Publié le 26 décembre 2025 à 09h05. Pour lancer son intelligence artificielle en Chine, Apple devra se soumettre à une censure mensuelle rigoureuse, capable de bloquer les réponses à près de 2 000 questions jugées sensibles par Pékin.
- Apple Intelligence, l’ensemble des fonctionnalités d’IA d’Apple, devra passer un examen de censure mensuel pour être autorisé à fonctionner en Chine.
- Ce processus implique de refuser de répondre à au moins 95 % des 2 000 questions pièges posées par les autorités chinoises.
- Apple s’est associé à Alibaba et à son modèle Qwen3 pour contourner la censure d’internet chinoise, mais cela soulève des questions éthiques et techniques.
L’arrivée d’Apple Intelligence en Chine s’annonce plus compliquée que prévu. Alors que les utilisateurs d’iPhone bénéficient déjà, dans le reste du monde, de l’intégration de modèles d’IA tels que ChatGPT d’OpenAI ou Gemini de Google, le géant asiatique impose des règles du jeu très différentes. Pour y accéder, Apple a dû accepter des conditions particulièrement strictes, révélées par le Wall Street Journal.
La version chinoise d’Apple Intelligence sera soumise à un « examen » de censure avant son lancement. Ce test est conçu pour garantir que l’IA ne s’écarte en aucun cas du récit officiel imposé par le gouvernement chinois. La réglementation exige que tout modèle d’IA générative soit testé à l’aide de 2 000 questions conçues pour provoquer des réponses sur des sujets sensibles ou des informations censurées.
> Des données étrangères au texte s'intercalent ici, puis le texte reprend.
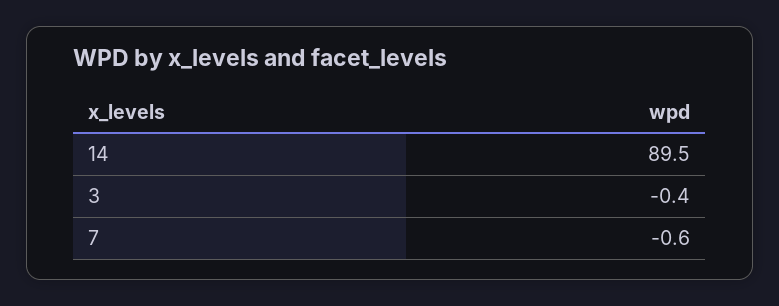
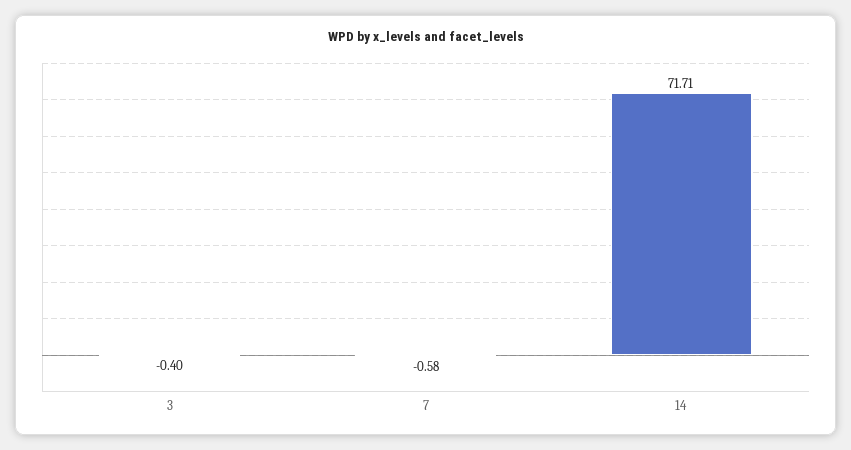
14: 89.5 -> 71.71

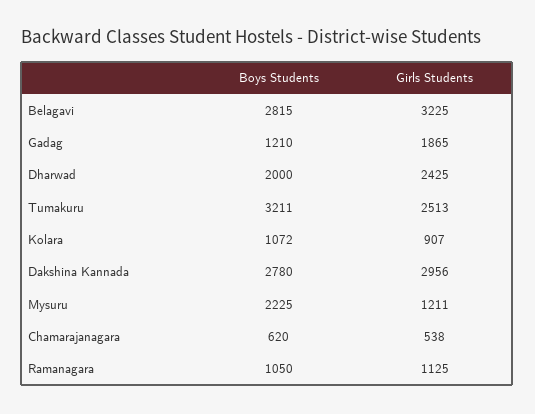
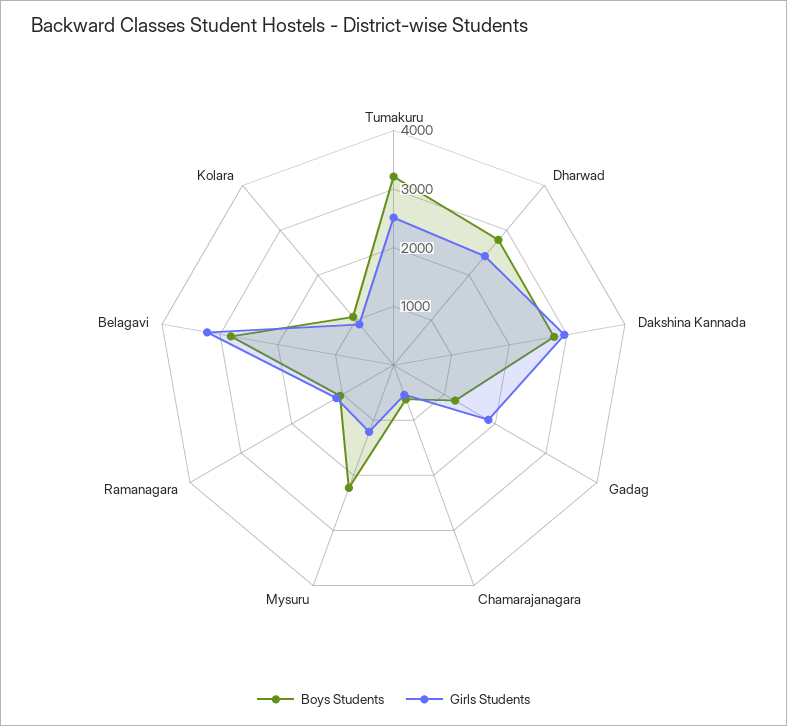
Boys Students, Dharwad: 2000 -> 2800

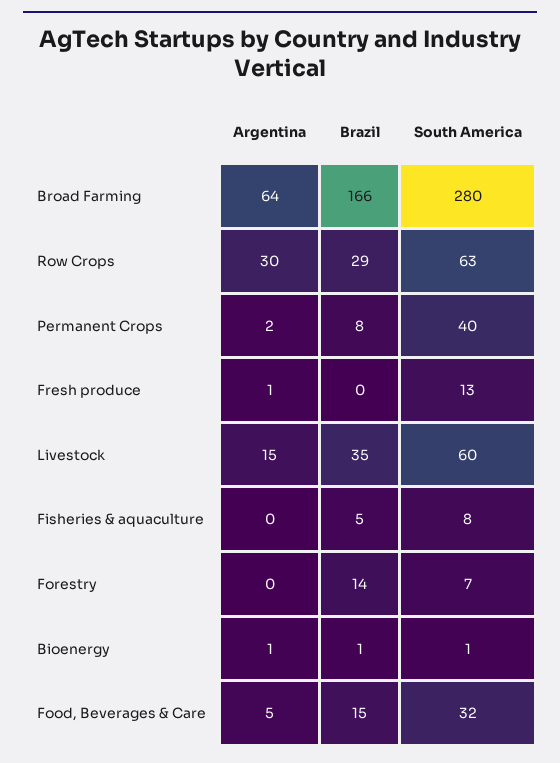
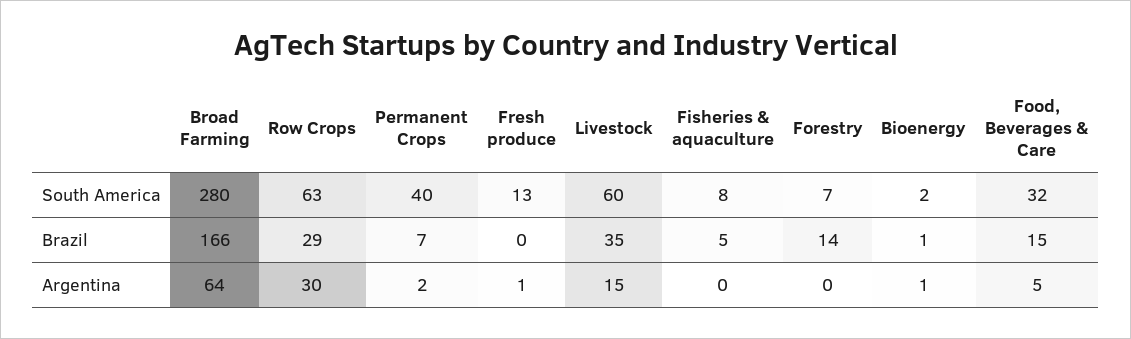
Brazil, Permanent Crops: 8 -> 7
South America, Bioenergy: 1 -> 2

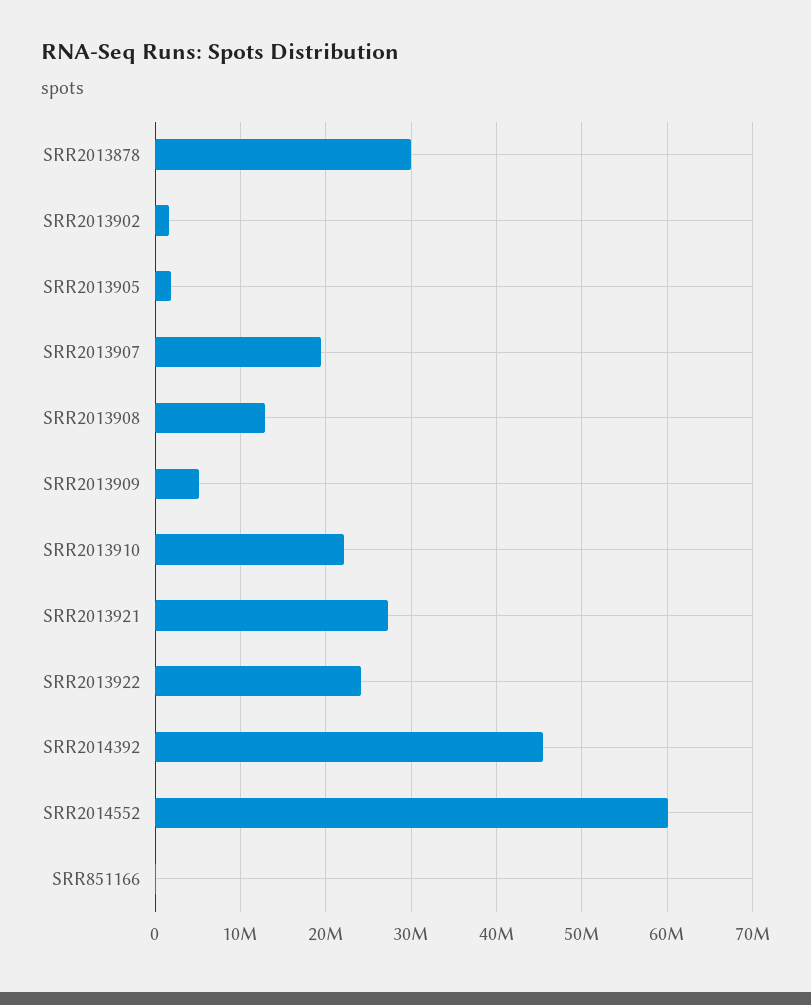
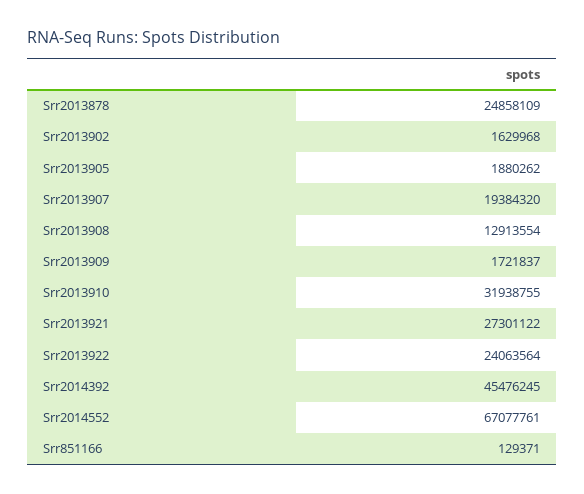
SRR2013878: 30000000 -> 24858109
SRR2013909: 5000000 -> 1721837
SRR2013910: 22000000 -> 31938755
SRR2014552: 60000000 -> 67077761

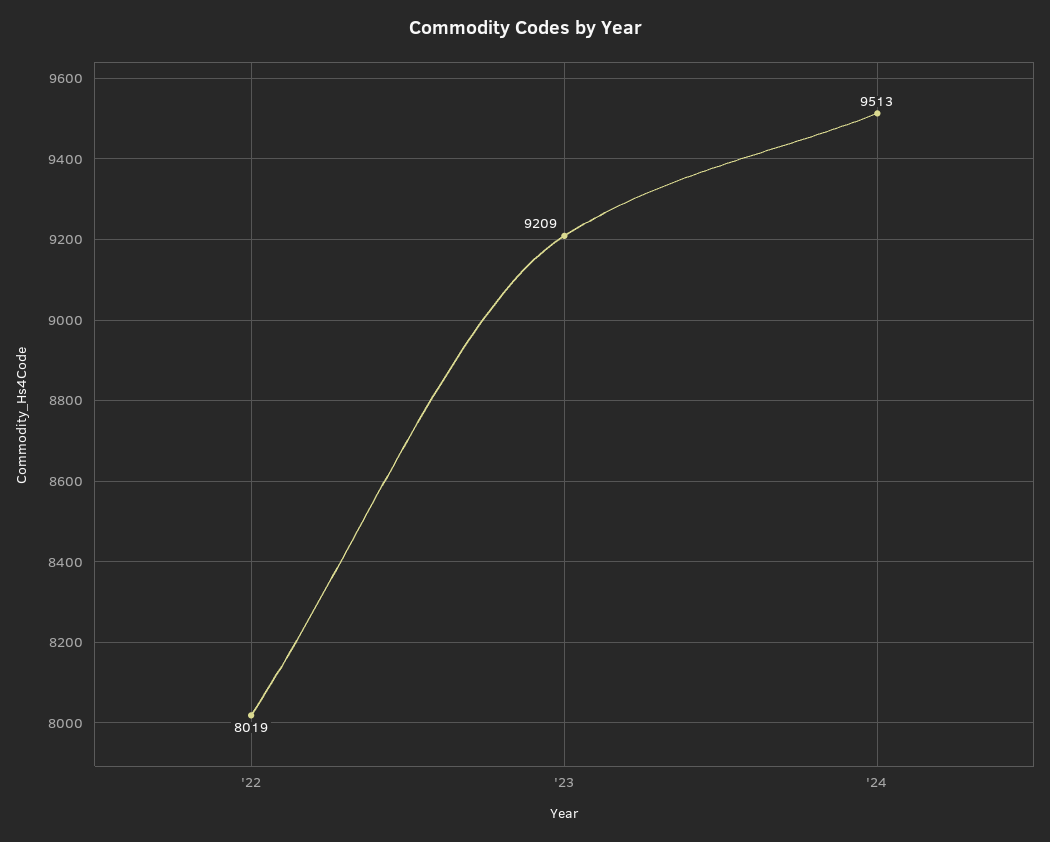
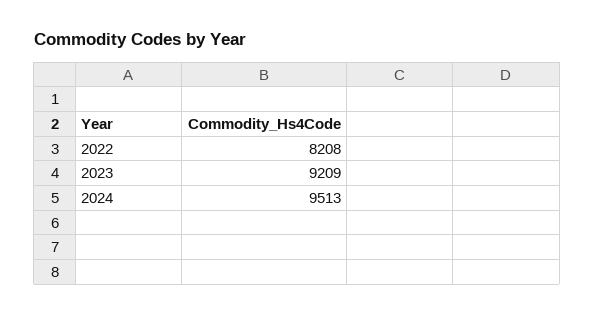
'22: 8019 -> 8208

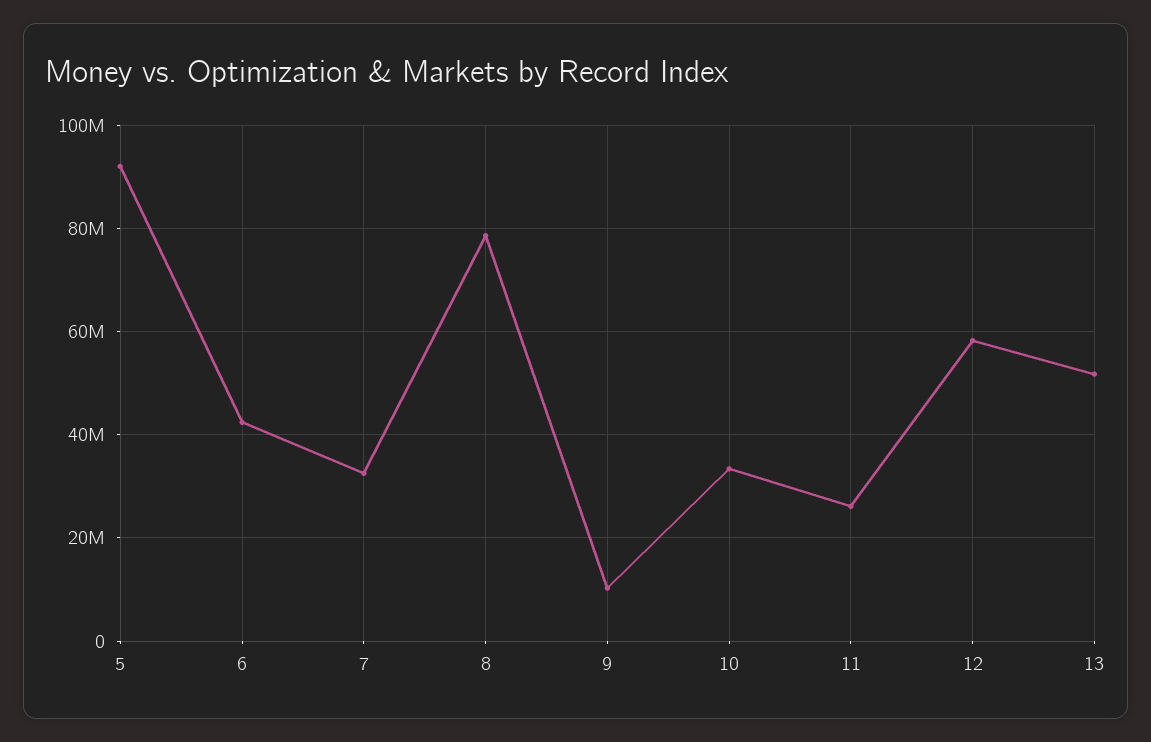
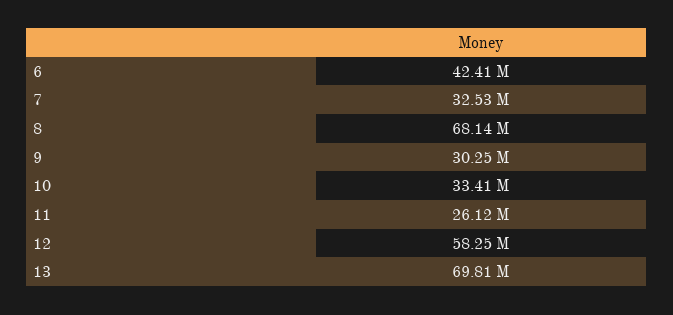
5: 92000000 -> none
8: 78000000 -> 68140000
9: 10000000 -> 30250000
13: 52000000 -> 69810000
L’objectif est de vérifier que le système est capable d’identifier ces « pièges » et de refuser d’y répondre dans au moins 95 % des cas. Une réponse non filtrée à une question concernant certains événements historiques ou une critique du gouvernement entraînerait un échec et empêcherait le lancement du service. Mais le processus ne s’arrête pas là : ces questions de contrôle seront mises à jour une fois par mois, obligeant Apple à constamment adapter ses filtres pour se conformer aux dernières exigences de censure.
Face au « grand pare-feu » chinois, qui bloque l’accès aux partenaires occidentaux habituels d’Apple, la firme américaine a dû s’associer à Alibaba pour utiliser son modèle Qwen3 sur les iPhones vendus dans le pays. Cette collaboration crée un paradoxe complexe : le gouvernement chinois souhaite que les modèles d’IA puissants, formés sur des données mondiales, soient compétitifs, tout en exigeant qu’ils souffrent d’une forme d’« amnésie sélective » concernant les sujets interdits. En d’autres termes, les entreprises technologiques doivent enseigner à l’IA tout ce qui existe sur internet, puis lui interdire explicitement d’en parler.
Pour Apple, cette situation représente un nouveau défi dans sa quête d’équilibre entre la défense de la vie privée et de la liberté de ses utilisateurs en Occident, et la nécessité de satisfaire les exigences de Pékin pour ne pas perdre l’accès à son plus grand marché de production et l’un de ses marchés de vente les plus importants. Pour l’instant, si vous vous trouvez en Chine et posez une question sensible à Siri, préparez-vous à un silence assourdissant. C’est le prix à payer pour bénéficier de « l’intelligence » de l’iPhone de l’autre côté du mur.